On September 26, 2002, the House of Representatives passed the Department of Justice Authorization Bill. The House Bill proposes to make a number of changes for certain EB-5 immigrant investors. Some of the more significant changes include:
-New procedures for immigrant investors attempting to have the condition on their permanent residency removed. The proposed procedures would apply to immigrant investors who filed an EB-5 petition and had it approved between January 1, 1995, and August 31, 1998, and timely filed a petition to remove the condition from their permanent status. Further, immigrant investors will have the opportunity to request that an immigration judge review the Service’s decision to terminate their permanent resident status.

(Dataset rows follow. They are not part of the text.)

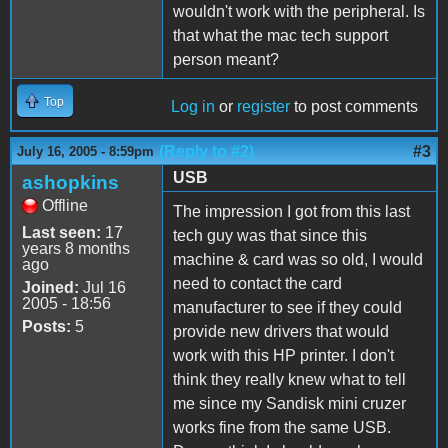
wouldn't work with the peripheral. Is
that what the mac tech support
person meant?
Top
Log in
or
register
to post comments
(Reply to #2)
#3
July 16, 2005 - 8:59pm
USB
ashopkins
Offline
The impression I got from this last
Last seen:
17
tech guy was that since this
years 8 months
machine & card was so old, I would
ago
need to contact the card
Joined:
Jul 16
2005 - 18:56
manufacturer to see if they could
Posts:
5
provide new drivers that would
work with this HP printer. I don't
think they really knew what to tell
me since my Sandisk mini cruzer
works fine from the same USB.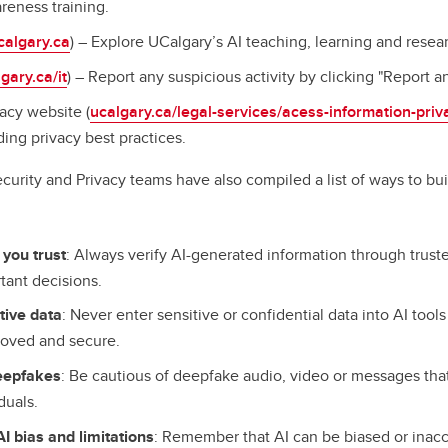
reness training.
calgary.ca
) – Explore UCalgary’s AI teaching, learning and resea
gary.ca/it
) – Report any suspicious activity by clicking "Report an
acy website (
ucalgary.ca/legal-services/acess-information-priv
ing privacy best practices.
curity and Privacy teams have also compiled a list of ways to bui
:
 you trust
: Always verify AI-generated information through trust
tant decisions.
tive data
: Never enter sensitive or confidential data into AI tool
proved and secure.
deepfakes
: Be cautious of deepfake audio, video or messages th
iduals.
I bias and limitations
: Remember that AI can be biased or inacc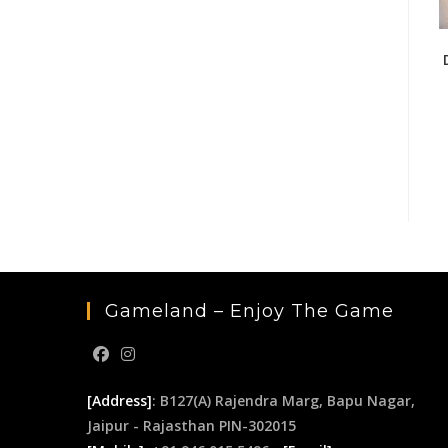
Gameland – Enjoy The Game
[Address]
: B127(A) Rajendra Marg, Bapu Nagar,
Jaipur - Rajasthan PIN-302015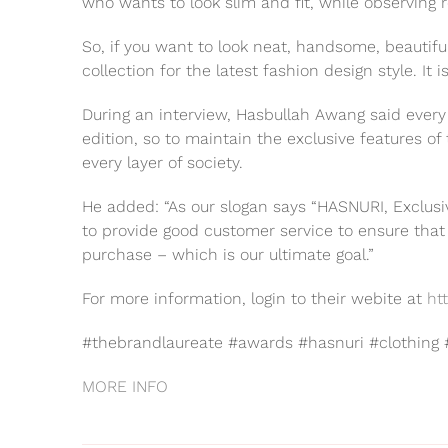
who wants to look slim and fit, while observing re
So, if you want to look neat, handsome, beautifu
collection for the latest fashion design style. It 
During an interview, Hasbullah Awang said every
edition, so to maintain the exclusive features of 
every layer of society.
He added: “As our slogan says “HASNURI, Exclusiv
to provide good customer service to ensure that 
purchase – which is our ultimate goal.”
For more information, login to their webite at
ht
#thebrandlaureate #awards #hasnuri #clothing 
MORE INFO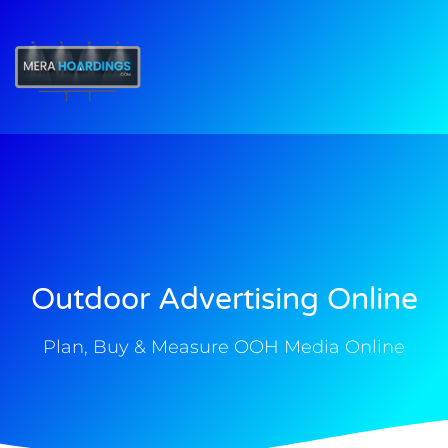
t
Outdoor Advertising Online
Plan, Buy & Measure OOH Media Online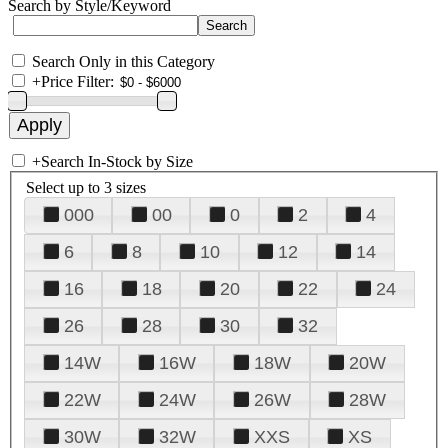
Search by Style/Keyword
Search Only in this Category
+
Price Filter:
+
Search In-Stock by Size
Select up to 3 sizes
000
00
0
2
4
6
8
10
12
14
16
18
20
22
24
26
28
30
32
14W
16W
18W
20W
22W
24W
26W
28W
30W
32W
XXS
XS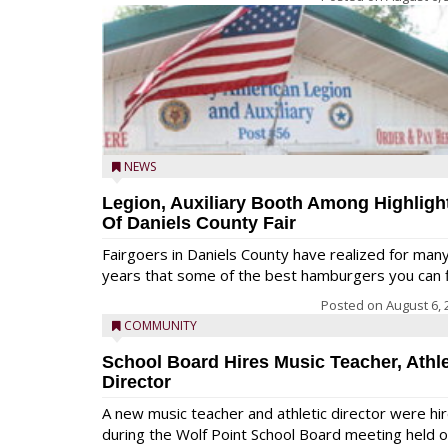
NEWS
Legion, Auxiliary Booth Among Highligh
Of Daniels County Fair
Fairgoers in Daniels County have realized for man
years that some of the best hamburgers you can fi
Posted on
August 6, 
COMMUNITY
School Board Hires Music Teacher, Athle
Director
A new music teacher and athletic director were hi
during the Wolf Point School Board meeting held 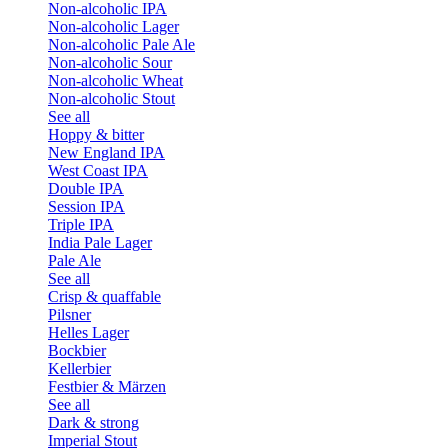
Non-alcoholic IPA
Non-alcoholic Lager
Non-alcoholic Pale Ale
Non-alcoholic Sour
Non-alcoholic Wheat
Non-alcoholic Stout
See all
Hoppy & bitter
New England IPA
West Coast IPA
Double IPA
Session IPA
Triple IPA
India Pale Lager
Pale Ale
See all
Crisp & quaffable
Pilsner
Helles Lager
Bockbier
Kellerbier
Festbier & Märzen
See all
Dark & strong
Imperial Stout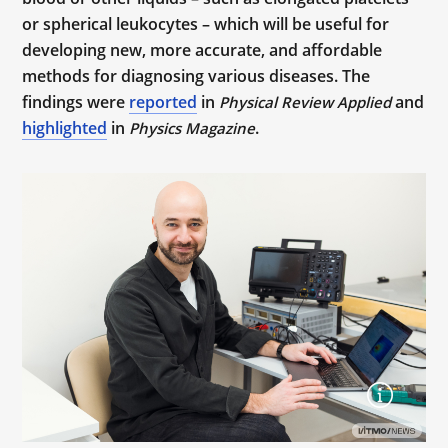
or spherical leukocytes – which will be useful for
developing new, more accurate, and affordable
methods for diagnosing various diseases. The
findings were
reported
in
and
Physical Review Applied
highlighted
in
.
Physics Magazine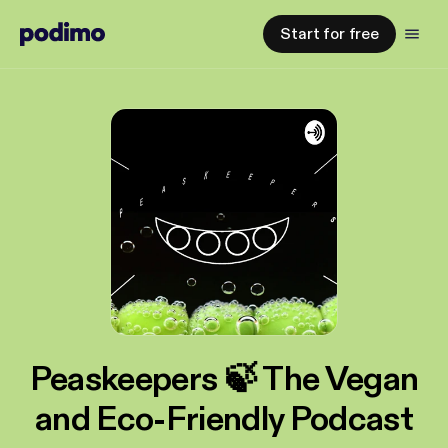
Start for free
Peaskeepers 🍃 The Vegan
and Eco-Friendly Podcast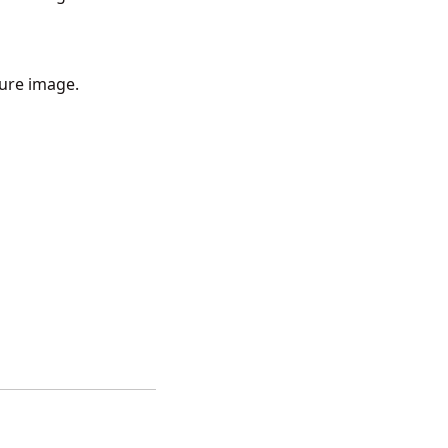
ture image.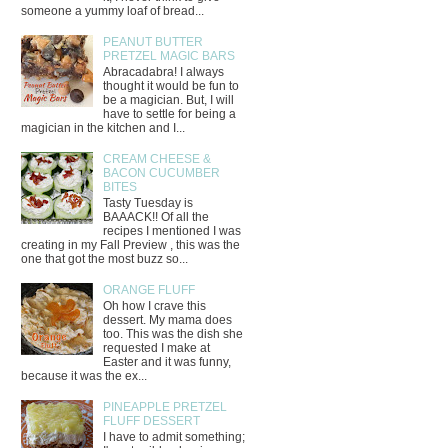
someone a yummy loaf of bread...
PEANUT BUTTER
PRETZEL MAGIC BARS
Abracadabra! I always
thought it would be fun to
be a magician. But, I will
have to settle for being a
magician in the kitchen and I...
CREAM CHEESE &
BACON CUCUMBER
BITES
Tasty Tuesday is
BAAACK!! Of all the
recipes I mentioned I was
creating in my Fall Preview , this was the
one that got the most buzz so...
ORANGE FLUFF
Oh how I crave this
dessert. My mama does
too. This was the dish she
requested I make at
Easter and it was funny,
because it was the ex...
PINEAPPLE PRETZEL
FLUFF DESSERT
I have to admit something;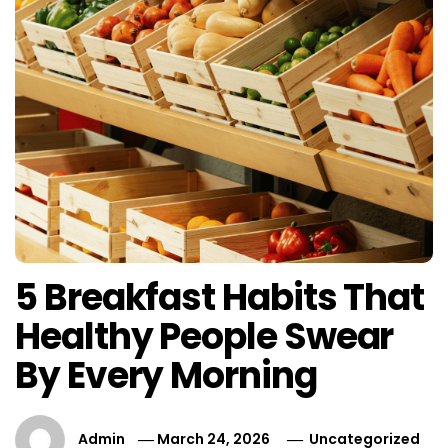
5 Breakfast Habits That
Healthy People Swear
By Every Morning
Admin
March 24, 2026
Uncategorized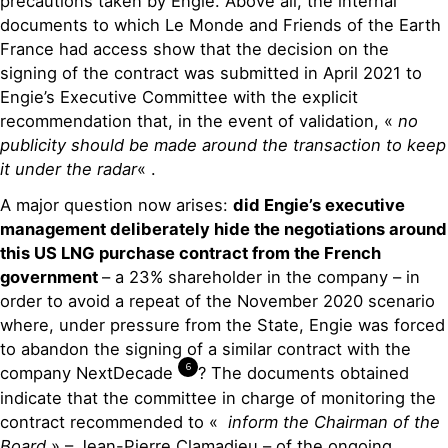
precautions taken by Engie. Above all, the internal
documents to which Le Monde and Friends of the Earth
France had access show that the decision on the
signing of the contract was submitted in April 2021 to
Engie’s Executive Committee with the explicit
recommendation that, in the event of validation, «
no
publicity should be made around the transaction to keep
it under the radar
« .
A major question now arises:
did Engie’s executive
management deliberately hide the negotiations around
this US LNG purchase contract from the French
government
– a 23% shareholder in the company – in
order to avoid a repeat of the November 2020 scenario
where, under pressure from the State, Engie was forced
to abandon the signing of a similar contract with the
6
company NextDeca
de
? Th
e documents obtained
indicate that the committee in charge of monitoring the
contract recommended to «
inform the Chairman of the
Board
» – Jean-Pierre Clamadieu – of the ongoing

-New procedures for immigrant investors who have been denied conditional permanent residence based on a determination that they did not satisfy the capital investment requirement. Immigrant investors meeting the guidelines will have their petitions reopened. These provisions will only apply to immigrant investors who filed an EB-5 petition and had it approved between January 1, 1995, and August 31, 1998.
-A definition of full-time employment for immigrant investors is added to section 203(b)(5) of the Immigration and Nationality Act as being at least 35 hours of service per week.
-The “establishment” requirement for immigrant investors would be eliminated and replaced with the requirement that the immigrant investor must illustrate that s/he has an investment in a commercial enterprise. Additionally, what constitutes a commercial enterprise will be clearly defined to also include a limited partnership.
-The description and purpose (goals, production) of an EB-5 regional center are more clearly described within section 610(a) of the Department of Commerce, Justice, and State, the Judiciary, and the Related Agencies Appropriations Act, 1993.